De acordo com Cleiton Batista, do Observatório Astronômico da Sé, a erupção na ilha do Pacífico produziu uma grande quantidade de enxofre e outras partículas que viajaram milhares de quilômetros até o Brasil em nuvens. “Quando o sol está nascendo ou se pondo são os momentos para que a gente observe esse ganho de tonalidade”, explica.

A nuvem de gás, vapor e cinzas foi expelida pelo Hunga Tonga-Hunga Ha’apal a cerca de 20 quilômetros de altura, atravessou os oceanos Pacífico e Índico, passou pela África e chegou à costa brasileira.

Imagens de satélite compartilhadas pela plataforma especializada Zoom Earth, em 24 de janeiro, mostram a nuvem de poeira do vulcão cobrindo toda a extensão do litoral brasileiro. “Aqui você pode ver a nuvem branca de cinzas ficar marrom à medida que o Sol se põe no Atlântico Sul”, explica.



O fenômeno já foi registrado em diversas outras regiões do Brasil, como em São Paulo, no Rio de Janeiro, no Rio Grande do Sul, na Paraíba e no Mato Grosso do Sul.

A coloração é explicada pela inclinação do eixo do planeta durante o começo da manhã e o fim da tarde: é quando as partículas que refletem as cores tendem a ser mais avermelhadas e róseas.

Em entrevista à Climatempo, a professora e pesquisadora do Instituto de Astronomia, Geofísica e Ciências Atmosféricas da Universidade de São Paulo (USP) Marcia Yamasoe reforçou a explicação sobre a coloração rosa do céu causada pela erupção do vulcão.

Equipamentos do instituto detectaram a chegada da pluma vulcânica a São Paulo. "Outras imagens de satélite da Nasa mostram a evolução da pluma saindo de Tonga, atravessando a África, o Atlântico e chegando a São Paulo", detalhou a professora. 

A erupção desse vulcão foi bastante intensa e lançou material na estratosfera, acima de 15 quilômetros. Em 31 de janeiro, um satélite da Nasa detectou a poeira a cerca de 30 quilômetros de altitude. "Na estratosfera, é muito mais fácil esse material ser transportado em longas distâncias", acrescentou. 

Ainda segundo Marcia, como o material está na estratosfera, há uma demora para a dispersão completa e a coloração poderá ser vista ao longo de algumas semanas ou meses. 

Coloração diferente também pode ser observada no entardecer (Foto: Cortesia/Camila Oliveira)

Bioindicador de poluição
Apesar da beleza do céu diferente, a coloração é um sinal de poluição na atmosfera. “Essa mudança de tonalidade acentuada acaba sendo um bioindicador de poluição atmosférica. Assim como a chuva, que reflete a cor do Sol e forma o arco-íris, as partículas do vulcão refletem a luz solar e por isso alteram a cor do céu. O mesmo fenômeno pode ser observado quando há grandes queimadas”, acrescenta Cleiton.

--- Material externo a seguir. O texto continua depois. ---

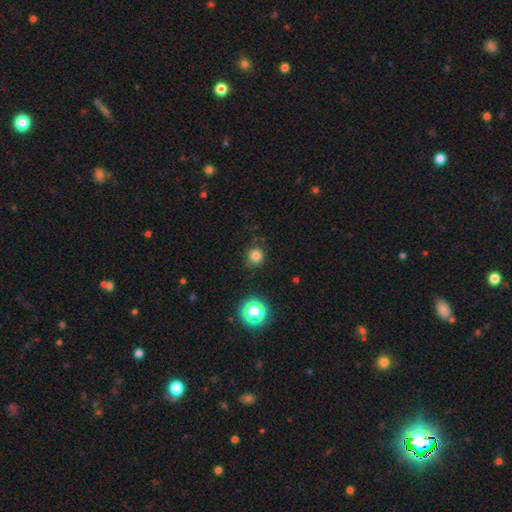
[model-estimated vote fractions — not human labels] Q: Smooth or featured?
A: smooth (79%); runner-up: star or artifact (16%)
Q: How rounded?
A: round (94%); runner-up: in between (5%)
Q: Merging?
A: none (87%); runner-up: minor disturbance (9%)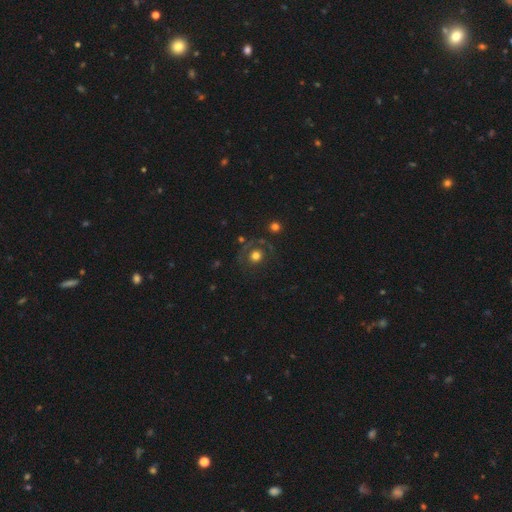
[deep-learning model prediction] smooth 61%, featured or disk 24%, star or artifact 15%. Down the decision tree: how rounded — round (87%); merging — none (69%).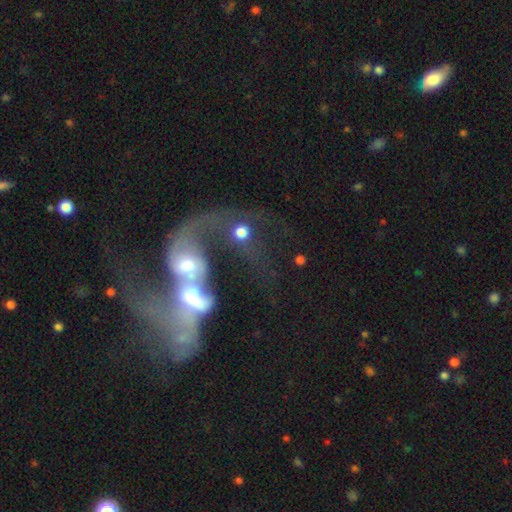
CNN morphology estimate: Smooth or featured: featured or disk — 77% (smooth — 14%)
Edge-on disk: no — 96% (yes — 4%)
Bar: no — 58% (weak — 29%)
Spiral arms: yes — 77% (no — 23%)
Spiral winding: loose — 72% (medium — 22%)
Spiral arm count: 2 — 56% (1 — 24%)
Bulge size: moderate — 53% (small — 25%)
Merging: merger — 81% (major disturbance — 11%)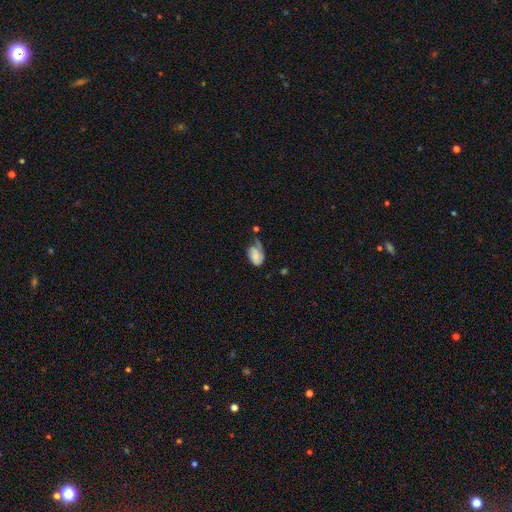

O especialista detalha ainda que à medida que os dias forem passando, a dispersão da poeira tende a diminuir e o céu vai ganhar as cores normais para amanhecer e entardecer. 

O meteorologista da Agência Pernambucana de Águas e Clima (Apac) Romilson Ferreira explica que o fenômeno é relativamente comum em climas mais secos, como o que ocorre no Agreste e no Sertão do Estado. A falta de chuva dos últimos dias na RMR, acrescenta, contribui para a visualização. 

“É mais comum no Agreste e no Sertão porque temos o que a gente chama de material particulado em suspensão. As pessoas [nessas regiões] são mais acostumadas por causa da dispersão”, detalha. 

“Ao nascer e pôr do sol, os raios solares viajam por mais moléculas de gases da atmosfera do que quando o sol está a pino. Toda essa massa extra de gás faz com que haja um maior espalhamento dos raios solares nos espectros de maior energia, como o violeta e o azul. O composto de gases da atmosfera, Nitrogênio, Oxigênio, água e materiais particulados também contribuem para dar uma coloração diferente na atmosfera, por exemplo, em dias mais secos, o céu fica mais azulado, enquanto em dias úmidos o céu fica mais esbranquiçado”, afirma a Apac.

A dispersão também é responsável pela cor azul do céu durante a maior parte do dia e explica o que acontece durante o nascer ou pôr do sol e, de forma mais intensa, nas camadas mais baixas da atmosfera, especialmente na presença de nuvens.